The Fed’s rate hikes are designed to cool demand, and in the housing market, that means culling out buyers who, until just a few months ago, were vying for a handful of houses, sending prices to record highs. Fed officials hope that their policies can slow down the housing market without spurring a crash altogether. Demand for mortgages has dropped as swiftly as rates have risen. Total application volume has fallen six of the past seven weeks, according to the Mortgage Bankers Association. Refinances are off 84 percent from where they were a year ago.

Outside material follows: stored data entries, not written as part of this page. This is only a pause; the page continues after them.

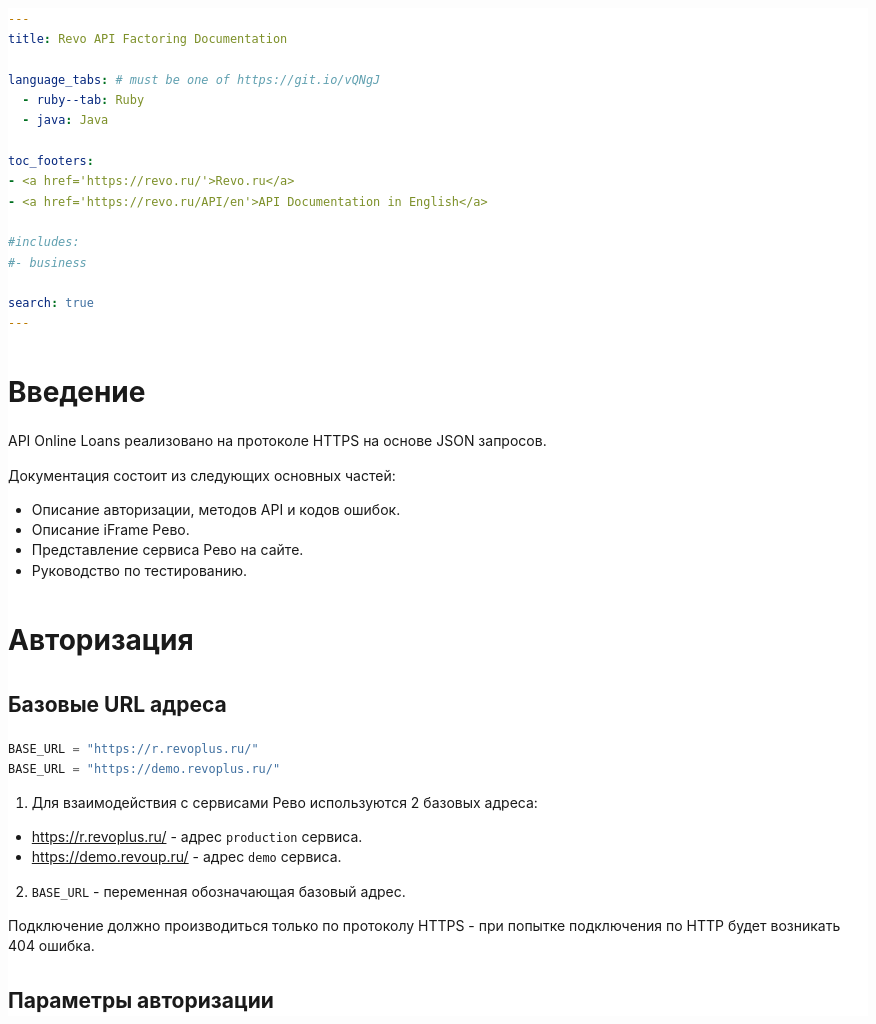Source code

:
 ```yaml
---
title: Revo API Factoring Documentation

language_tabs: # must be one of https://git.io/vQNgJ
  - ruby--tab: Ruby
  - java: Java

toc_footers:
- <a href='https://revo.ru/'>Revo.ru</a>
- <a href='https://revo.ru/API/en'>API Documentation in English</a>

#includes:
#- business

search: true
---
```


# Введение

API Online Loans реализовано на протоколе HTTPS на основе JSON запросов.

Документация состоит из следующих основных частей:

* Описание авторизации, методов API и кодов ошибок.
* Описание iFrame Рево.
* Представление сервиса Рево на сайте.
* Руководство по тестированию.

# Авторизация

## Базовые URL адреса

```javascript
BASE_URL = "https://r.revoplus.ru/"
BASE_URL = "https://demo.revoplus.ru/"
```

1. Для взаимодействия с сервисами Рево используются 2 базовых адреса:
 * https://r.revoplus.ru/ - адрес `production` сервиса.
 * https://demo.revoup.ru/ - адрес `demo` сервиса.
2. `BASE_URL` - переменная обозначающая базовый адрес.

<aside class="notice">
Подключение должно производиться только по протоколу HTTPS  - при попытке подключения по HTTP будет возникать 404 ошибка.
</aside>

## Параметры авторизации
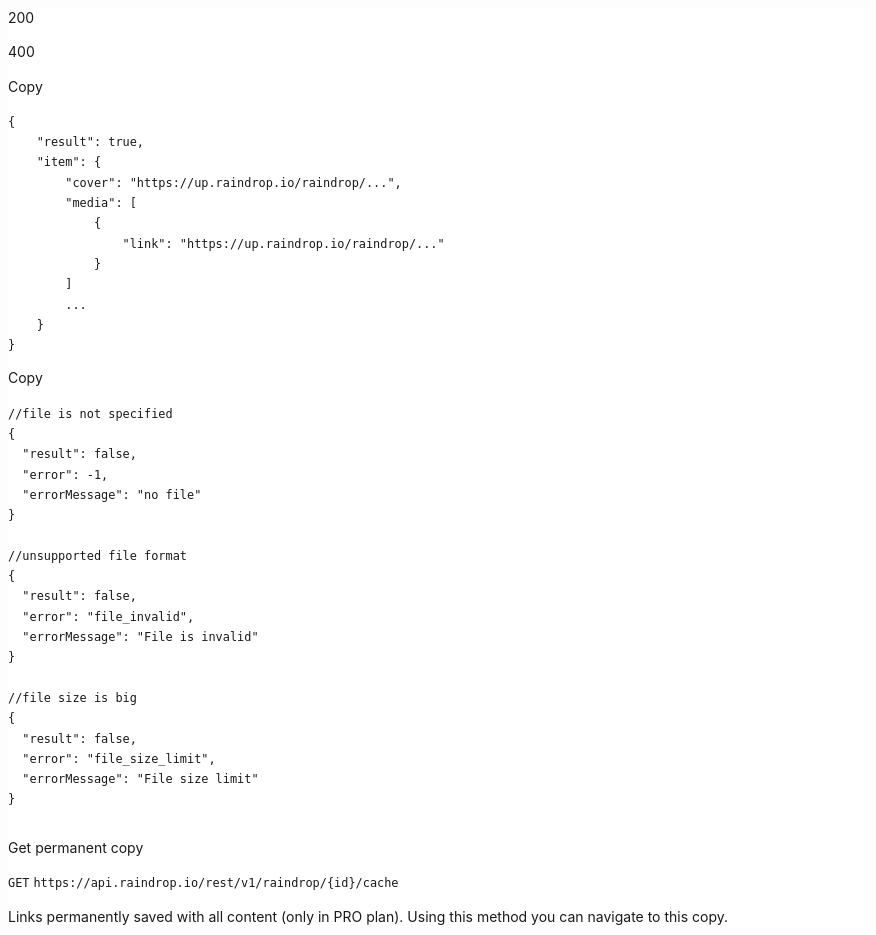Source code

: 200

400

Copy

```
{
    "result": true,
    "item": {
        "cover": "https://up.raindrop.io/raindrop/...",
        "media": [
            {
                "link": "https://up.raindrop.io/raindrop/..."
            }
        ]
        ...
    }
}
```

Copy

```
//file is not specified
{
  "result": false,
  "error": -1,
  "errorMessage": "no file"
}

//unsupported file format
{
  "result": false,
  "error": "file_invalid",
  "errorMessage": "File is invalid"
}

//file size is big
{
  "result": false,
  "error": "file_size_limit",
  "errorMessage": "File size limit"
}
```

## 

[](#get-permanent-copy)

Get permanent copy

`GET` `https://api.raindrop.io/rest/v1/raindrop/{id}/cache`

Links permanently saved with all content (only in PRO plan). Using this method you can navigate to this copy.

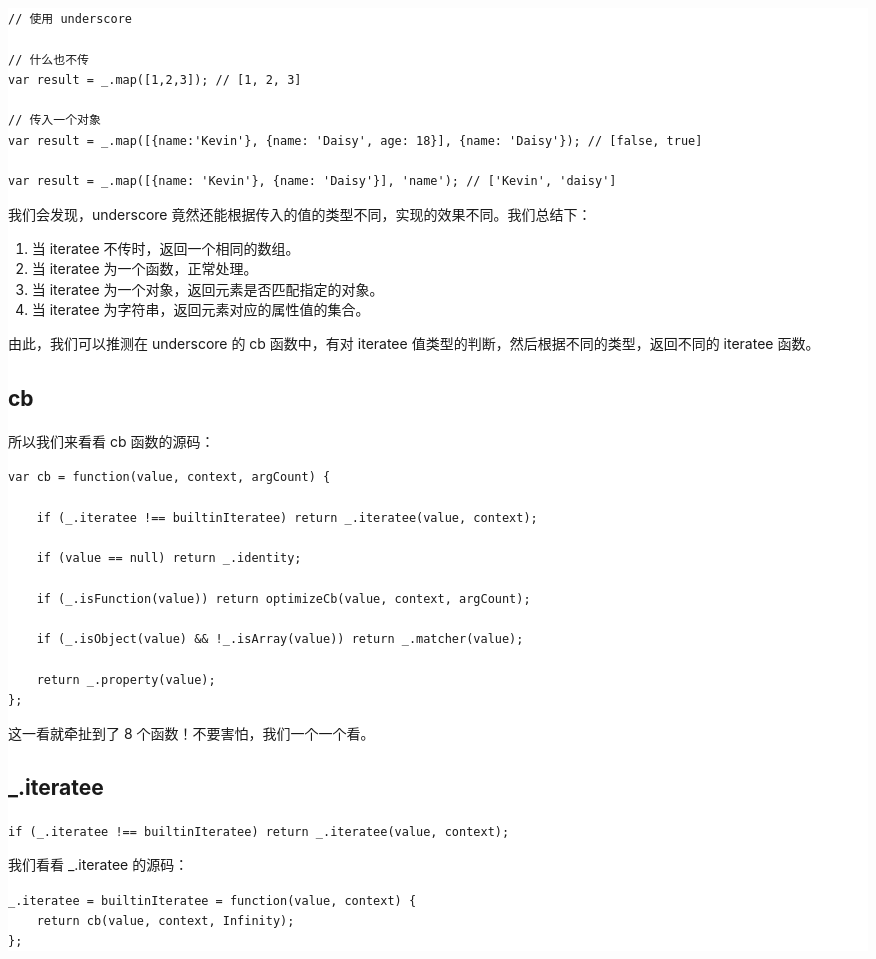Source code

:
 ```
// 使用 underscore

// 什么也不传
var result = _.map([1,2,3]); // [1, 2, 3]

// 传入一个对象
var result = _.map([{name:'Kevin'}, {name: 'Daisy', age: 18}], {name: 'Daisy'}); // [false, true]

var result = _.map([{name: 'Kevin'}, {name: 'Daisy'}], 'name'); // ['Kevin', 'daisy']
```

我们会发现，underscore 竟然还能根据传入的值的类型不同，实现的效果不同。我们总结下：

1. 当 iteratee 不传时，返回一个相同的数组。
2. 当 iteratee 为一个函数，正常处理。
3. 当 iteratee 为一个对象，返回元素是否匹配指定的对象。
4. 当 iteratee 为字符串，返回元素对应的属性值的集合。

由此，我们可以推测在 underscore 的 cb 函数中，有对 iteratee 值类型的判断，然后根据不同的类型，返回不同的 iteratee 函数。

## cb

所以我们来看看 cb 函数的源码：

```
var cb = function(value, context, argCount) {
    
    if (_.iteratee !== builtinIteratee) return _.iteratee(value, context);

    if (value == null) return _.identity;

    if (_.isFunction(value)) return optimizeCb(value, context, argCount);

    if (_.isObject(value) && !_.isArray(value)) return _.matcher(value);

    return _.property(value);
};
```

这一看就牵扯到了 8 个函数！不要害怕，我们一个一个看。

## _.iteratee

```
if (_.iteratee !== builtinIteratee) return _.iteratee(value, context);
```

我们看看 _.iteratee 的源码：

```
_.iteratee = builtinIteratee = function(value, context) {
    return cb(value, context, Infinity);
};
```
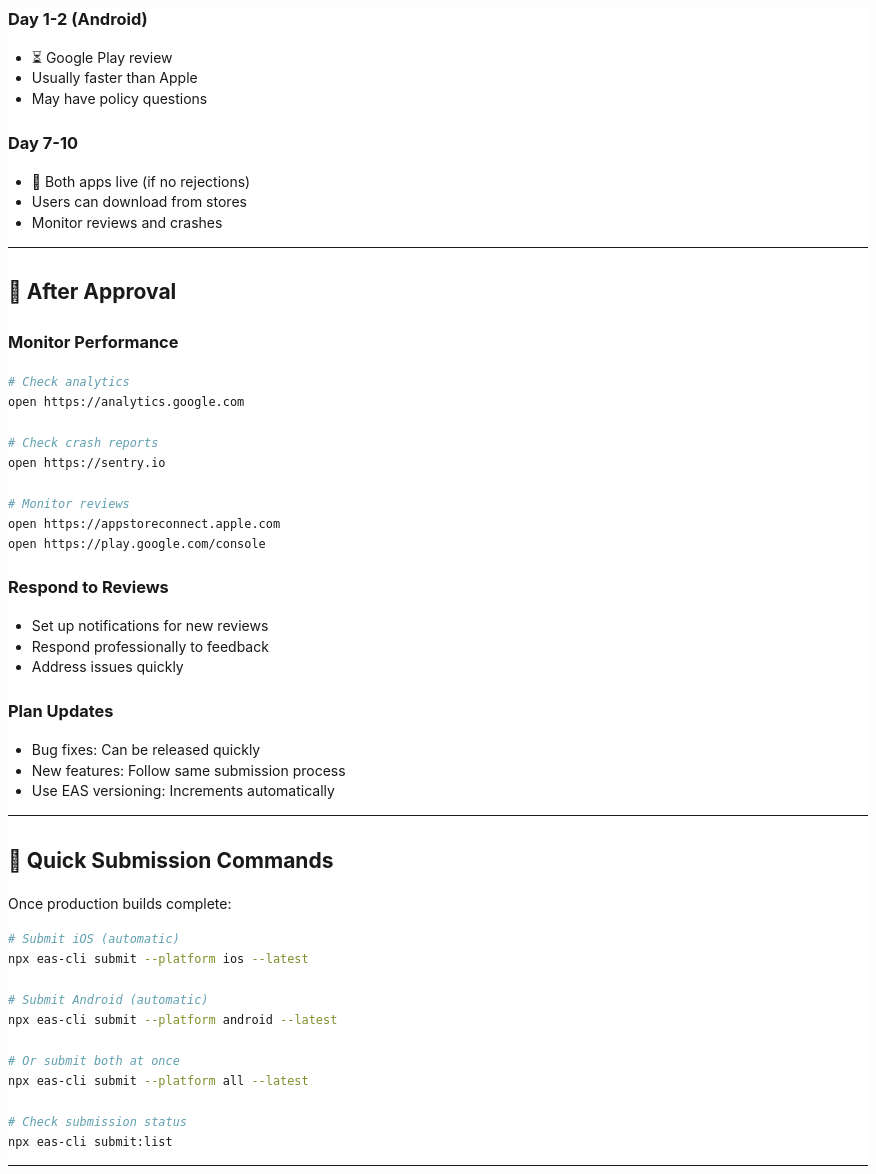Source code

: ### Day 1-2 (Android)
- ⏳ Google Play review
- Usually faster than Apple
- May have policy questions

### Day 7-10
- 🎉 Both apps live (if no rejections)
- Users can download from stores
- Monitor reviews and crashes

---

## 🎯 **After Approval**

### Monitor Performance
```bash
# Check analytics
open https://analytics.google.com

# Check crash reports
open https://sentry.io

# Monitor reviews
open https://appstoreconnect.apple.com
open https://play.google.com/console
```

### Respond to Reviews
- Set up notifications for new reviews
- Respond professionally to feedback
- Address issues quickly

### Plan Updates
- Bug fixes: Can be released quickly
- New features: Follow same submission process
- Use EAS versioning: Increments automatically

---

## 🚀 **Quick Submission Commands**

Once production builds complete:

```bash
# Submit iOS (automatic)
npx eas-cli submit --platform ios --latest

# Submit Android (automatic)
npx eas-cli submit --platform android --latest

# Or submit both at once
npx eas-cli submit --platform all --latest

# Check submission status
npx eas-cli submit:list
```

---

“The reality that I share with my clients is that people were buying homes when rates reached 7 percent 20 years ago, and they’re going to continue to buy homes when it’s higher or lower,” said Geetesh Kapoor, producing branch manager at Fairway Independent Mortgage Corporation. “If the goal is to buy a home, you can always refinance it later when the rates come down.”
But monetary policy can’t solve the housing market’s other major problem: not enough houses. Low inventory continues to plague the housing market. The lack of homes is exacerbated by homeowners who are reluctant to sell because of their low mortgage rate. According to Black Knight, 90 percent of borrowers have a mortgage rate below 5 percent, and two-thirds have one below 4 percent.
“Many would-be sellers are locked into low rates that make a move up to a much costlier mortgage a difficult transition, keeping inventory low,” said Nicole Bachaud, senior economist at Zillow. “This rebalancing is putting more power in the hands of some affluent buyers who can afford to stay active in the for-sale market, with more time to make crucial decisions, less competition, and more negotiating power than at any time in the past several years.”
Estimates for the shortfall in the country’s housing supply range widely from 1.5 million to 5 million. But it’s clear that home and rent prices will stay elevated until there are more places for people to live.
Rate hikes make closing that supply gap even harder. Phil Crone, executive director of the Dallas Builders Association, said higher interest rates are coming on the heels of persistent supply-chain shortages on anything from windows to garage doors. But Crone hopes the Fed will manage to raise rates and quell inflation without triggering other consequences, like causing businesses to lay people off and make worker shortages in the construction industry even worse — or gut the housing market altogether.
Demand for new homes in north Texas is still strong, especially with the area’s solid job growth, Crone said. There is also a generational component: Many millennials have a de facto fear of high interest rates, but Crone’s parents’ generation are used to much higher mortgage costs. If in the future, inflation comes down and rates find some middle ground, the market will be much more sustainable.
“Right now, it’s just a matter of going from this hyper-acceleration to finding our feet again,” Crone said, “which may make for a bumpy six months or so until we find that.”